| Data extract |
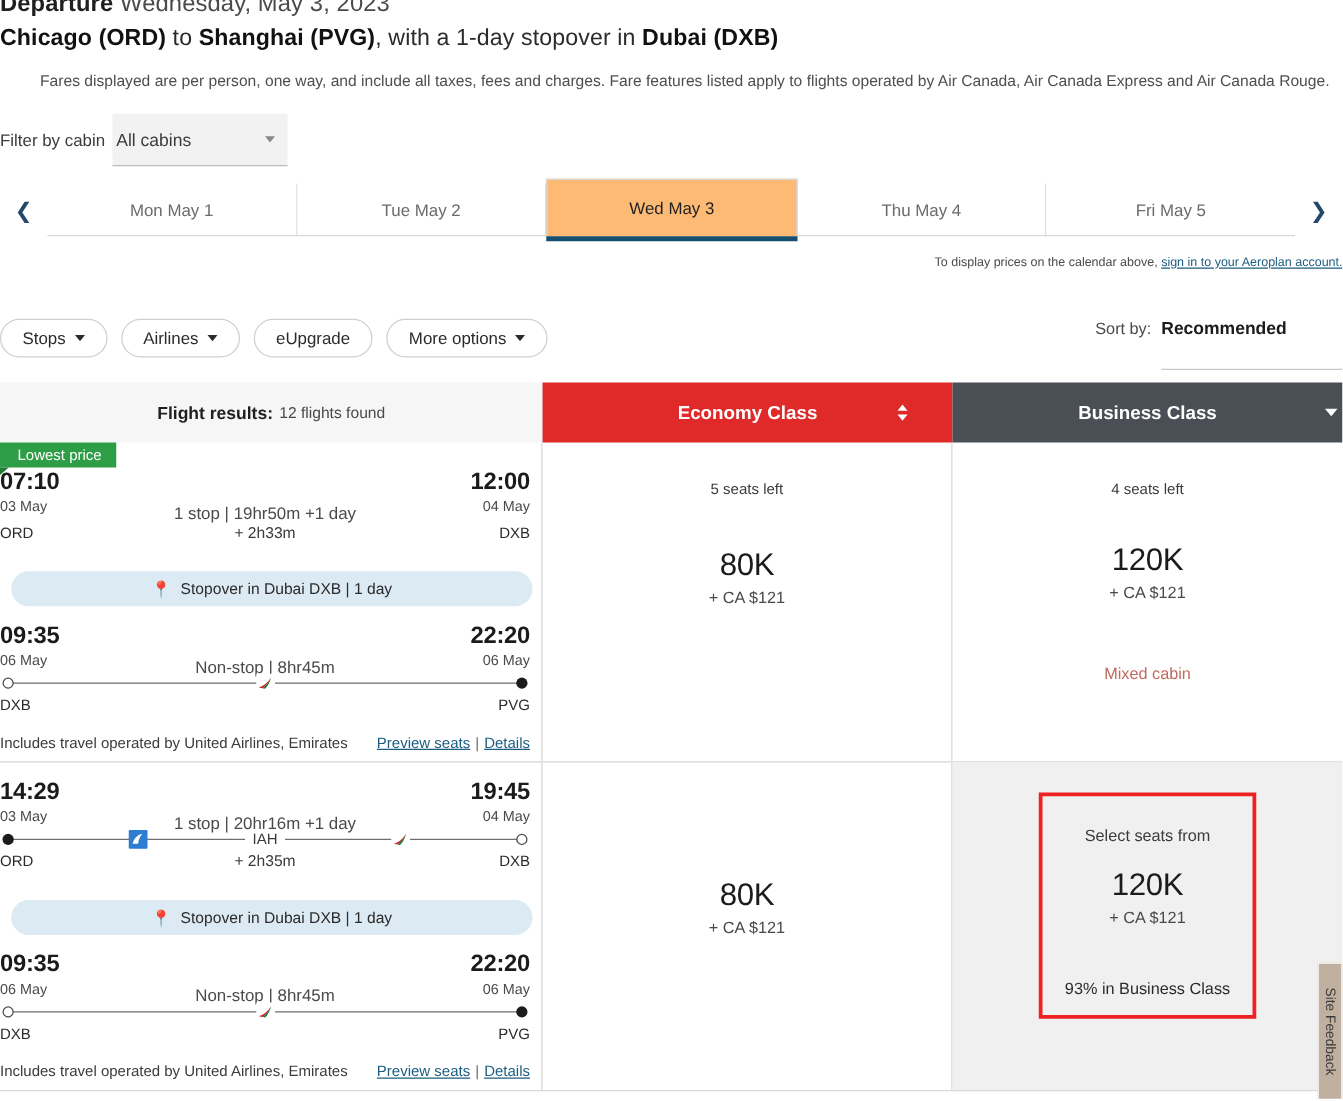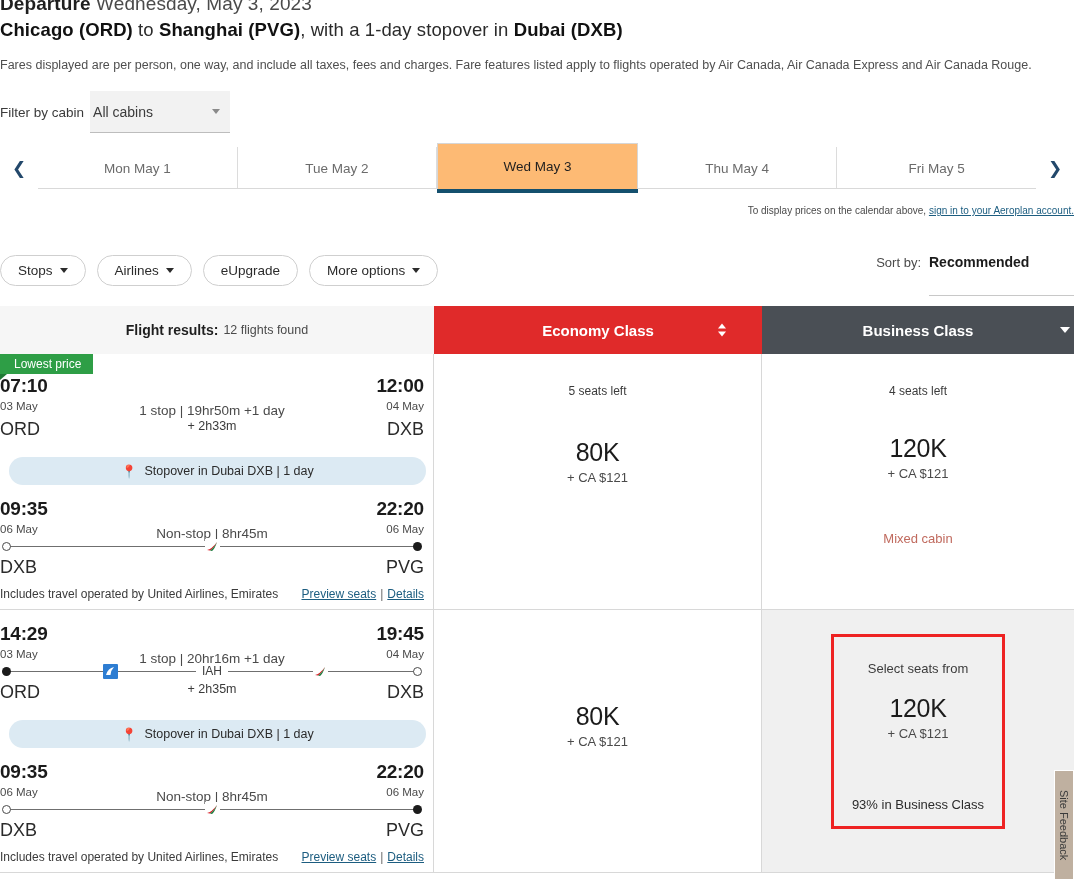--- a/index.html
+++ b/index.html
@@ -27,6 +27,7 @@
   .hdr-note {
     font-size: 12.5px; color: #4f4f4f; margin-top: 17px;
     white-space: nowrap;
+    padding-left: 32px;
   }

| Task to carry out |
Omit every picture while transcribing the records above exactly.

| Result for this task |
--- a/index.html
+++ b/index.html
@@ -27,6 +27,7 @@
   .hdr-note {
     font-size: 12.5px; color: #4f4f4f; margin-top: 17px;
     white-space: nowrap;
+    padding-left: 32px;
   }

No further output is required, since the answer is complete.